To date, five members of the board have resigned over the decision and most of the skilled singers have left the choir. In its public statement, the only reason given by the board was "current financial restraints".

When Mr Stopford was appointed in 2003, the board decided to give him substantial duties additional to those of his predecessors, who were mostly part-timers. As a result, Mr Stopford's appointment was full-time and the title of the post was changed from 'organist' to 'director of music'.

The post of a cathedral organist calls for a musician of the highest calibre who is familiar with, and skilled in, the canon of cathedral music which stretches from the works of the 16th century down to those of living composers.
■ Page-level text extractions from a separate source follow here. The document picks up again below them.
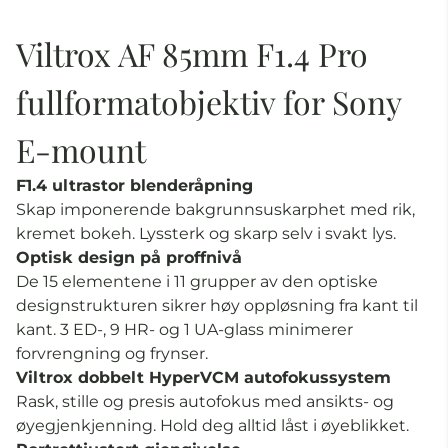
Viltrox AF 85mm F1.4 Pro
fullformatobjektiv for Sony
E-mount
F1.4 ultrastor blenderåpning
Skap imponerende bakgrunnsuskarphet med rik,
kremet bokeh. Lyssterk og skarp selv i svakt lys.
Optisk design på proffnivå
De 15 elementene i 11 grupper av den optiske
designstrukturen sikrer høy oppløsning fra kant til
kant. 3 ED-, 9 HR- og 1 UA-glass minimerer
forvrengning og frynser.
Viltrox dobbelt HyperVCM autofokussystem
Rask, stille og presis autofokus med ansikts- og
øyegjenkjenning. Hold deg alltid låst i øyeblikket.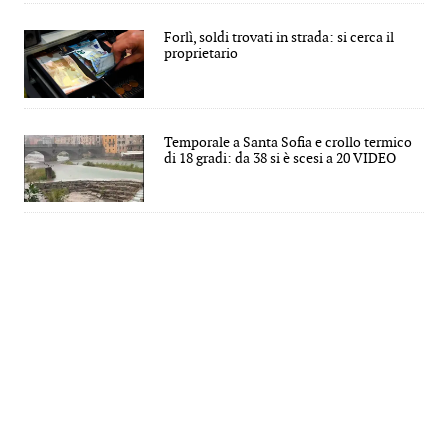
Forlì, soldi trovati in strada: si cerca il
proprietario
Temporale a Santa Sofia e crollo termico
di 18 gradi: da 38 si è scesi a 20 VIDEO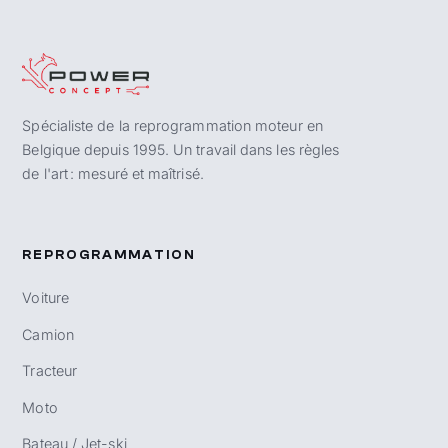
Spécialiste de la reprogrammation moteur en
Belgique depuis 1995. Un travail dans les règles
de l'art : mesuré et maîtrisé.
REPROGRAMMATION
Voiture
Camion
Tracteur
Moto
Bateau / Jet-ski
Thus, when the board disposed of the services of Mr Stopford it deprived the cathedral of a superb musician and proceeded to advertise for his successor in the following terms: 'Belfast Cathedral - ordained colleague required with strengths in one or more of choral music, youth pastoral etc.'

So, competence in choral music is not even an essential requirement of a candidate for the post. With these requirements I compare Mr Stopford's qualifications: MA in Music at Keble College Oxford, organ scholar at both Canterbury and Truro cathedrals, assistant organist (ARCO) and budding national composer of sacred music.

There is only one word for the board's action in this matter: Philistinism, of an extreme kind. If, as it says, the board was really worried about the cost of Mr Stopford, why did it not discuss with him the possibility of changing to a part-time appointment?

In its public statement, there is no mention of it having done this, or even contemplating such an obvious move. This appalling decision must be reversed. Unless it is, the great and glorious music heard in St Anne's for more than 100 years will be heard no more.

I urge music-lovers who agree with my views to make the strongest possible representations to the board.